_EXCERPT:_
Letter And Spirit -- By: W. H. Griffith Thomas

Journal: Bibliotheca Sacra
Volume: BSAC 073:289 (Jan 1916)
Article: Letter And Spirit
Author: W. H. Griffith Thomas

Letter And Spirit

W. H. Griffith Thomas

In the Bibliotheca Sacra for October, 1915, the Rev. E. S. Buchanan writes as follows: “Textual discoveries have set us free from slavery to the letter that killeth, and made us ready (let us hope) for a stricter obedience in the future to the life-giving Spirit of love and liberty” (p. 544).

This is one of several recent suggestions that the letter of Scripture can be put in antithesis to the spirit; and the text is thus used as though, somehow or other, the important point was not the letter but the spirit of Scripture. On this, two remarks may be made: (1) the text in 2 Cor. 3:6 has no reference at all to the Scripture but to the law. The Apostle is not concerned with the letter of inspiration as opposed to the spirit; and to use it in this sense is to convey an entirely false idea of the passage. As in the corresponding passage in Romans 2, the Apostle is contrasting the letter of the law in the old covenant with the inward spirit which is the characteristic of the new covenant, showing that Christianity is not a matter of outward observance to the letter of the law, but an inward devotion to the spirit. (2) In addition to this, the question may fairly be asked, How is it possible to contrast the letter of Scripture with the spirit, whether we think of spirit in relation to man, or the Holy Spirit as the source? How are we to know the spirit except through the letter? Flow are we to get at the inspiration of the thoughts except by means of the words? If there is any authority in the thoughts it must surely be expressed in the words, and the objections often raised to the inspiration of words are just as valid against the inspiration of thoughts. In 1 Cor. 14:37 the Apostle writes: “If any man think himself to be a prophet, or spiritual, let him acknowledge, that the things that I write unto you are the commandments of the Lord.”

_DATA RECORDS:_
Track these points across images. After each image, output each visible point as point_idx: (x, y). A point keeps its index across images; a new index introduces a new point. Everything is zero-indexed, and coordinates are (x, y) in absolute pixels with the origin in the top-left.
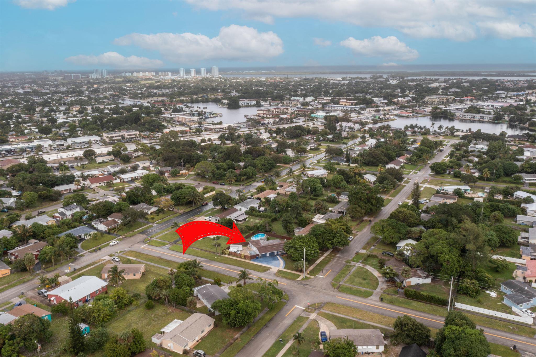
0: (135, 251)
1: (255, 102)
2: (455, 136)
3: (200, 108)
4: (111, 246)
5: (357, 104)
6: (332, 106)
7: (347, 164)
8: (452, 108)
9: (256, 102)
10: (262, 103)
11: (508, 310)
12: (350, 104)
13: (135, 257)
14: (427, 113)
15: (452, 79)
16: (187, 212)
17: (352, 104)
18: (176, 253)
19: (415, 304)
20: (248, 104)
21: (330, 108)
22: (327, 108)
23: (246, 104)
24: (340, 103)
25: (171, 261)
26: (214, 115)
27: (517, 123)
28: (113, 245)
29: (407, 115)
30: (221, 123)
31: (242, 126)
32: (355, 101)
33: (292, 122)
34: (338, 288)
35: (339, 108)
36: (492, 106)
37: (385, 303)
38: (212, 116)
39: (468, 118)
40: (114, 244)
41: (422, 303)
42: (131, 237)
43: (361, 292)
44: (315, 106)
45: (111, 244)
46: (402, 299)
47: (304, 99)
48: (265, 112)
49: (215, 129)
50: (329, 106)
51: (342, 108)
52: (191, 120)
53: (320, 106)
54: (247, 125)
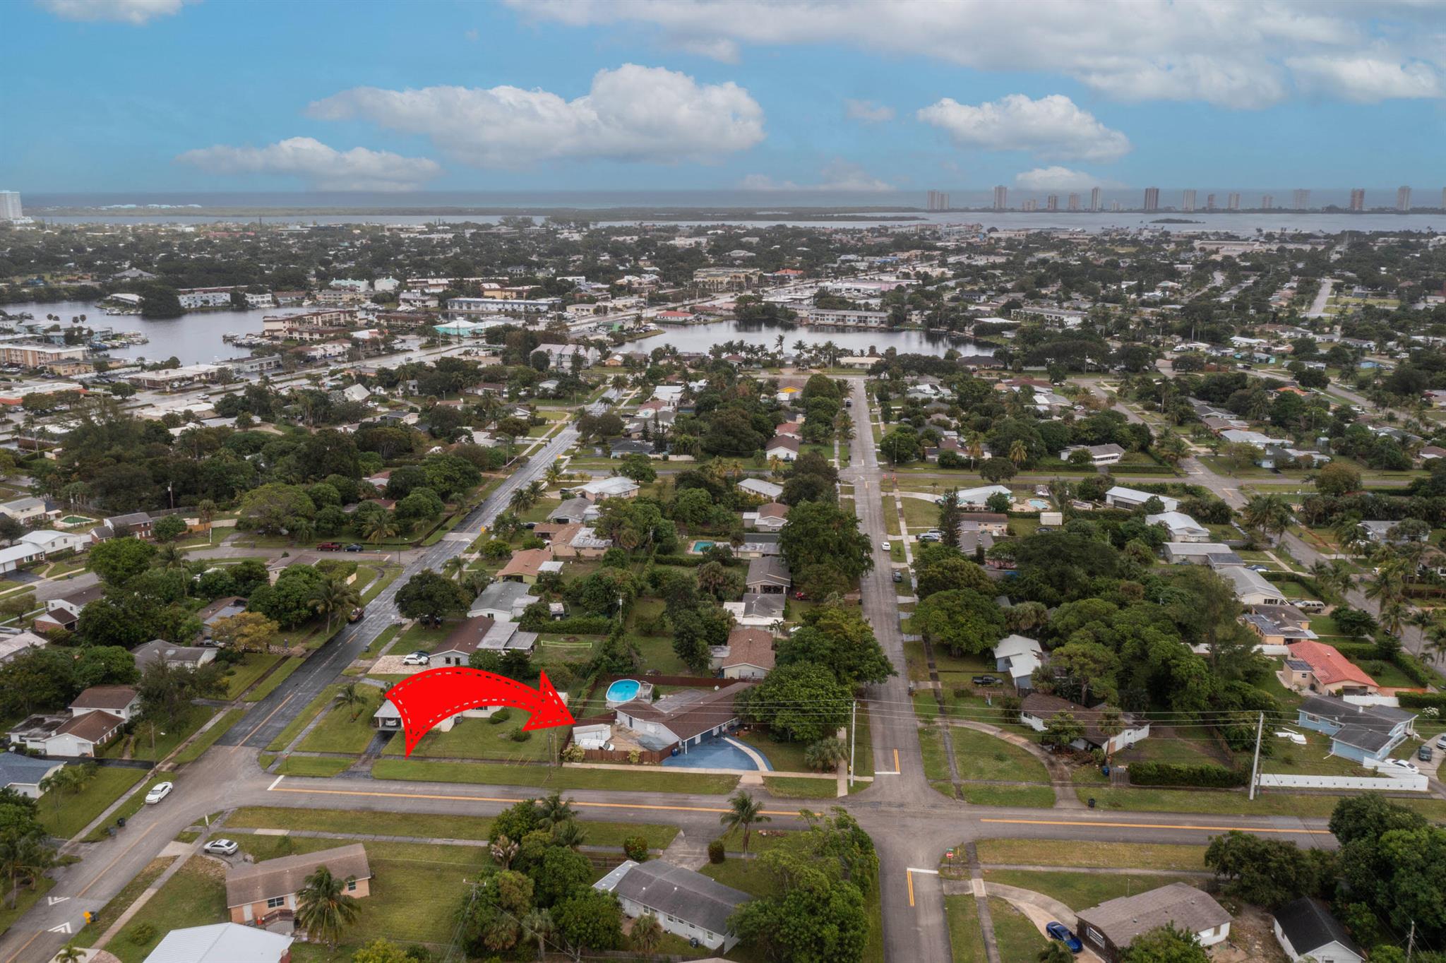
0: (260, 807)
1: (227, 297)
2: (843, 367)
3: (57, 318)
4: (152, 805)
5: (533, 295)
6: (469, 304)
7: (660, 456)
8: (777, 296)
9: (232, 295)
10: (252, 298)
11: (1356, 769)
12: (514, 295)
13: (280, 826)
14: (725, 313)
15: (714, 228)
16: (318, 651)
17: (520, 295)
18: (410, 787)
19: (1169, 796)
20: (207, 302)
21: (465, 308)
22: (456, 308)
23: (200, 304)
24: (486, 293)
25: (418, 815)
26: (123, 341)
27: (943, 329)
28: (161, 800)
29: (681, 319)
30: (174, 363)
31: (247, 368)
32: (526, 288)
33: (392, 351)
34: (961, 795)
35: (490, 306)
36: (859, 291)
37: (1105, 810)
38: (116, 343)
39: (830, 322)
40: (162, 795)
41: (1181, 793)
42: (196, 761)
43: (1022, 793)
44: (418, 304)
45: (151, 798)
46: (1133, 792)
47: (372, 285)
48: (287, 325)
49: (166, 382)
50: (461, 303)
51: (500, 306)
52: (64, 357)
53: (433, 304)
54: (261, 365)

_THE TASK:_ According to the article on letter and spirit, what does the text in 2 Cor. 3:6 refer to? Please rely only on the article to answer.

_ANSWER:_ It refers to the law, not to the Scripture.